Nach einer überstandenen Infektion mit SARS-CoV-2 bleibt für eine gewisse Dauer eine Immunität gegenüber einer erneuten Infektion bestehen – darüber war sich die Wissenschaft bisher einig. Vergangene Ergebnisse deuteten dabei auf einen bestehenden Schutz für mindestens sechs Monate hin. Jedoch bringen neue Daten eines deutschen Forschungsteams nun noch bessere Nachrichten: Ein Großteil der Studienteilnehmer hatte sogar nach 10 Monaten noch einen aufrechten Immunschutz gegen Covid-19. Diese Entdeckung könnte nun auch Folgen für die Abstände der Auffrischungsimpfungen haben.

Diagrammaufgaben mit Kurzantwort>
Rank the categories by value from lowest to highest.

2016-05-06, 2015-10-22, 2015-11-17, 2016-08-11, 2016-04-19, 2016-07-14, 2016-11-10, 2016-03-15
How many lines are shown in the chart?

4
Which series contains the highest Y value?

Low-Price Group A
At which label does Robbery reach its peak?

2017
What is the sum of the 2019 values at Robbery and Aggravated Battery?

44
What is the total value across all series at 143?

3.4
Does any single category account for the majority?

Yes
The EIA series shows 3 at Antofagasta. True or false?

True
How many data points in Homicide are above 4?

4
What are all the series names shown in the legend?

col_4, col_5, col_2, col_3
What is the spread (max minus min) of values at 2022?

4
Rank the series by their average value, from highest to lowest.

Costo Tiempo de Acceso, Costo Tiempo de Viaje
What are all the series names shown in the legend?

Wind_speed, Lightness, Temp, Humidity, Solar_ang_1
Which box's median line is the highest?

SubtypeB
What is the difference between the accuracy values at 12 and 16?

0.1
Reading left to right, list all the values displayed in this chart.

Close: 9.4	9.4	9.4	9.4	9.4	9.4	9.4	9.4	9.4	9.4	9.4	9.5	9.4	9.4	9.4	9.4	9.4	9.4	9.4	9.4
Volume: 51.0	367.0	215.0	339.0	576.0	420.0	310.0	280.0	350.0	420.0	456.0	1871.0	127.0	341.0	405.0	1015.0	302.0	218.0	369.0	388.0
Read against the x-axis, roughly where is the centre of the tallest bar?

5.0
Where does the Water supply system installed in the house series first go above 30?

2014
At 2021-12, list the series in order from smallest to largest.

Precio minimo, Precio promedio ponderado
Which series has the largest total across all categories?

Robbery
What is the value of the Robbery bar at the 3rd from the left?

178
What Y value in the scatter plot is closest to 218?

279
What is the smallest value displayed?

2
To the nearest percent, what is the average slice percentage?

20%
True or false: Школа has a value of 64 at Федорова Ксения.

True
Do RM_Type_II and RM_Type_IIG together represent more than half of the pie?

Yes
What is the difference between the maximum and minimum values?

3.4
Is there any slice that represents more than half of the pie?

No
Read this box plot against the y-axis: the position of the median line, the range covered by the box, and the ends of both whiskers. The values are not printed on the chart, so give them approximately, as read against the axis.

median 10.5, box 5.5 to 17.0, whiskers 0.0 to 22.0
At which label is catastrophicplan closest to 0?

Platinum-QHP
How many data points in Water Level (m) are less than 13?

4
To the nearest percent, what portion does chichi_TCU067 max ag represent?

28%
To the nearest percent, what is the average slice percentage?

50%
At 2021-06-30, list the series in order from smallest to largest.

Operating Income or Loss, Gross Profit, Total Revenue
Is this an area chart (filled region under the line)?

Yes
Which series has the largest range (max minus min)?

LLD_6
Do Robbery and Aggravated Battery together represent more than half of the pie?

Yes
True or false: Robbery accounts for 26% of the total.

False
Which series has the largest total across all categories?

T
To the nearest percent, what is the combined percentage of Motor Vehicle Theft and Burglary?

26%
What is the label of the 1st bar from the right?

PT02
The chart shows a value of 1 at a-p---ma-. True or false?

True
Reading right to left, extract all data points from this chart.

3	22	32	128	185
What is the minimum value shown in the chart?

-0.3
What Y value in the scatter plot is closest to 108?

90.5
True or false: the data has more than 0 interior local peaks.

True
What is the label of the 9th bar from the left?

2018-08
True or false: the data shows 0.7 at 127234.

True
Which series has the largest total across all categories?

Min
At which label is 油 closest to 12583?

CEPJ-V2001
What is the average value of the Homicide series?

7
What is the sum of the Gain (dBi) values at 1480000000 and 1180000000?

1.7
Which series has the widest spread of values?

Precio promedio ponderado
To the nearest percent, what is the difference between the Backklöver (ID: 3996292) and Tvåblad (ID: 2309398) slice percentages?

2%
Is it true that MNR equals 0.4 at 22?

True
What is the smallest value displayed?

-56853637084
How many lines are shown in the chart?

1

Informationen nutzen>
1. Notieren Sie aus dem Text zur Covid-19-Immunität wortgetreu alles von "Nach einer überstandenen" bis hinunter zu "der Auffrischungsimpfungen haben.".
2. Fassen Sie den Absatz aus dem Text zur Covid-19-Immunität, der mit "Nach einer überstandenen Infektion" beginnt, als kurze Liste zusammen und behalten Sie dabei seine wichtigsten Fakten bei.
3. Geben Sie den Inhalt des Textes zur Covid-19-Immunität in zwei Sätzen wieder.

Gelöste Aufgaben>
1.
Nach einer überstandenen Infektion mit SARS-CoV-2 bleibt für eine gewisse Dauer eine Immunität gegenüber einer erneuten Infektion bestehen – darüber war sich die Wissenschaft bisher einig. Vergangene Ergebnisse deuteten dabei auf einen bestehenden Schutz für mindestens sechs Monate hin. Jedoch bringen neue Daten eines deutschen Forschungsteams nun noch bessere Nachrichten: Ein Großteil der Studienteilnehmer hatte sogar nach 10 Monaten noch einen aufrechten Immunschutz gegen Covid-19. Diese Entdeckung könnte nun auch Folgen für die Abstände der Auffrischungsimpfungen haben.

2.
- Nach einer überstandenen SARS-CoV-2-Infektion besteht laut Wissenschaft eine Zeit lang Immunität gegen eine erneute Infektion.
- Frühere Ergebnisse deuteten auf einen Schutz für mindestens sechs Monate hin.
- Laut neuen Daten eines deutschen Forschungsteams hatte ein Großteil der Studienteilnehmer noch nach 10 Monaten Immunschutz gegen Covid-19.
- Das könnte Folgen für die Abstände der Auffrischungsimpfungen haben.

3. Nach einer überstandenen SARS-CoV-2-Infektion besteht eine Zeit lang Immunität gegen eine erneute Infektion, wobei frühere Ergebnisse auf mindestens sechs Monate Schutz hindeuteten. Neue Daten eines deutschen Forschungsteams zeigen bei einem Großteil der Studienteilnehmer sogar nach 10 Monaten noch Immunschutz, was Folgen für die Abstände der Auffrischungsimpfungen haben könnte.